The driver framework requires that the driver sets a DFC queue to use with the message queue. This is done by calling DLogicalChannel::SetDfcQ(). The message queue must also be enabled to receive incoming messages by calling TMessageQue::Receive().

// Logical Channel Second stage constructor
TInt DExDriverLogicalChannel::DoCreate(TInt /*aUnit*/, const TDesC8*
        /*anInfo*/, const TVersion& aVer)
    {
    ...
    // Set up the DFC queue for this driver. Here, the DFC 
    // queue is created by the PDD dedicated for this driver.
    SetDfcQ(Pdd()->DfcQ());

    // Start receiving the incoming requests on the message queue
    iMsgQ.Receive();
    ...
    }

The Kernel provides a standard DFC queue, which runs on a dedicated kernel thread called DFCThread0, for general use by drivers. However, it is recommended that the driver creates its own DFC thread to process its requests.
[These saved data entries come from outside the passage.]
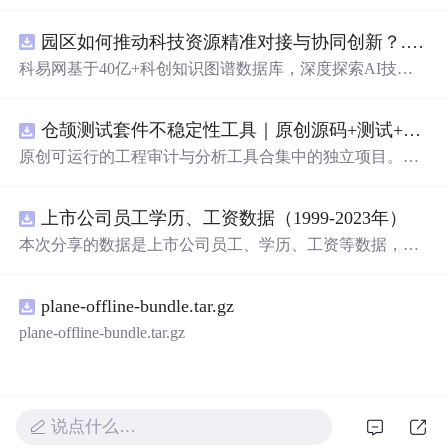
园区如何推动科技资源精准对接与协同创新？.docx
科易网基于40亿+科创知识图谱数据库，深度探索AI技术
在技术转移、成果转化、技术经纪、知识产权、产业创
新、科技招商等垂直领域的多样化应用场景，研究科技创
仓颉测试套件不稳定性工具｜原创源码+测试+离线报告
新领域的AI+数智化解决方案，推动科技创新与产业创新
智能化发展。
原创可运行的工程审计与分析工具合集中的独立项目。每
个压缩包包含完整 Node.js、HTML、CSS、JavaScript 源
码，内置合成示例、3 项自动化验收、离线 HTML/JSON/S
上市公司员工学历、工资数据（1999-2023年）
VG 报告、1080×720 运行效果图、README、运行说明、
MIT License 与原创授权声明。零第三方运行依赖，不包含
本次分享的数据是上市公司员工、学历、工资等数据，包
榜单产品源码、官方素材、论文、账号数据或未授权内
括员工性别、各学历水平人数，以及员工薪酬、高管年薪
容。适合 AI 工程、前端、运维和质量团队用于本地预检、
等，数据年份为1999-2023年，存在一定缺失，希望对大家
教学演示与二次开发。运行方法：Node.js 18+ 下执行 npm
plane-offline-bundle.tar.gz
有所帮助 一、数据介绍 数据名称：上市公司员工学历、工
test 与 npm run report，或启动静态服务器打开 index.html。
资数据 数据范围：A股上市公司 数据年份：1999-2023年
plane-offline-bundle.tar.gz
样本数量：66897条 数据来源：上市公司公告 二、指标说
明 年份 股票代码 股票简称 中文全称 行业名称 行业代码
省份 城市 区县 省份代码 城市代码 区县代码 首次上市年份
上市状态 员工人数 男性人数 女性人数 研究生及以上 本科
说点什么…
或大专 高中及以下 应付职工薪酬 支付给职工以及为职工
The following example shows how a PDD can implement the DfcQ() function to return a newly created DFC thread:

// DfcQ - Creates a DFC queue dedicated for the tutorial driver
TDynamicDfcQue* DExUartPhysicalChannelH4::DfcQ()
    {
    // Create a DFC queue dedicated to the driver with a specified 
    // priority
    TInt r = Kern::DynamicDfcQCreate(pDfcQ,KExUartDfcPriority,
    KExUartDfcName);
    if (r!=KErrNone)
        {
        // DfcQ failed, return NULL
        return NULL;
        }
    return iDfcQueue;
    }

The DFC thread that is created for the driver must be destroyed after use. To do this, the driver can create an Exit or Kill DFC request and queue it to the thread to be destroyed in the logical channel destructor. This exit DFC function cancels any other requests pending using TDfc::Cancel() and calls Kern::Exit() to terminate the thread.
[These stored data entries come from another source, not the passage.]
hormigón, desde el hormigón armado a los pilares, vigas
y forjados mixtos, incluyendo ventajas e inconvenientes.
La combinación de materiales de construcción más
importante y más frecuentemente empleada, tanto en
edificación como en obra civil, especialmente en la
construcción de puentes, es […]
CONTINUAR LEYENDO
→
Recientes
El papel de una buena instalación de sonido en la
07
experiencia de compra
The TDynamicDfcQue has a destroy method that can be run on the channel destructor. The destroy method destroys the DFC queue, kills the DFC thread and deletes the TDynamicDfcQue object itself. This avoids the possibilities of memory leaks in the DFC.

Message handling

All synchronous and asynchronous requests are passed to the HandleMsg() function by the framework, with the message as an argument. A driver should implement the function to identify the message type and handle the messages accordingly.
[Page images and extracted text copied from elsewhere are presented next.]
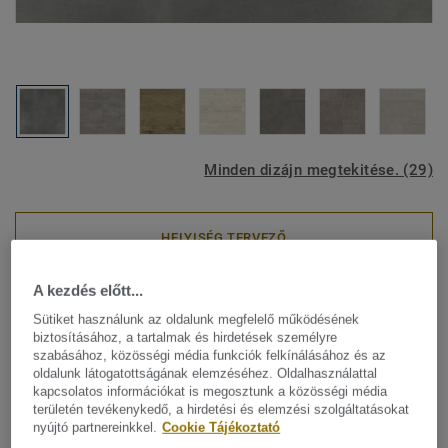
Minden dizájn megtekitése. (29)
HELYISÉG TERVEZŐ
A kezdés előtt...
LVT
Sütiket használunk az oldalunk megfelelő működésének
iD Inspiration Loose-Lay -
biztosításához, a tartalmak és hirdetések személyre
szabásához, közösségi média funkciók felkínálásához és az
Kifutó kollekció - Beton GREY
oldalunk látogatottságának elemzéséhez. Oldalhasználattal
kapcsolatos információkat is megosztunk a közösségi média
A könnyen lefektethető és újra felszedhető iD Inspiration
területén tevékenykedő, a hirdetési és elemzési szolgáltatásokat
nyújtó partnereinkkel.
Cookie Tájékoztató
Loose-Lay a szabadalmaztatott a halszálka mintázatának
The client thread is blocked until the message is completed, as the request uses the thread's message object. If the client thread was left free, it would corrupt the message if another request was issued.

When the driver has completed handling the message, it notifies the framework by calling TThreadMessage::Complete(). The client thread is then unblocked, and can either block on the thread semaphore or issue further requests before blocking.

For synchronous requests, the message is not completed until the request itself is complete, and the driver calls the TThreadMessage::Complete() function after the actual completion of the request. However, for asynchronous requests, the message is completed after the driver has accepted the request, but not necessarily after the actual completion of the request, which can happen later. This means that the driver calls TThreadMessage::Complete() as soon as it has received the message and initiated the required processing to complete the request.

void DExDriverLogicalChannel::HandleMsg(TMessageBase* aMsg)
    {            
    TThreadMessage& m = *(TThreadMessage*)aMsg;        
    // obtain the function id value to determine the request nature
    TInt id = m.iValue;        
    ...
    if (id>=0)    // Synchronous messages
        {
        // call synchronous message handler function, DoControl()    
        TInt r = DoControl(id,m.Ptr0(),m.Ptr1());
        m.Complete(r,ETrue);
        return;
        }    
    }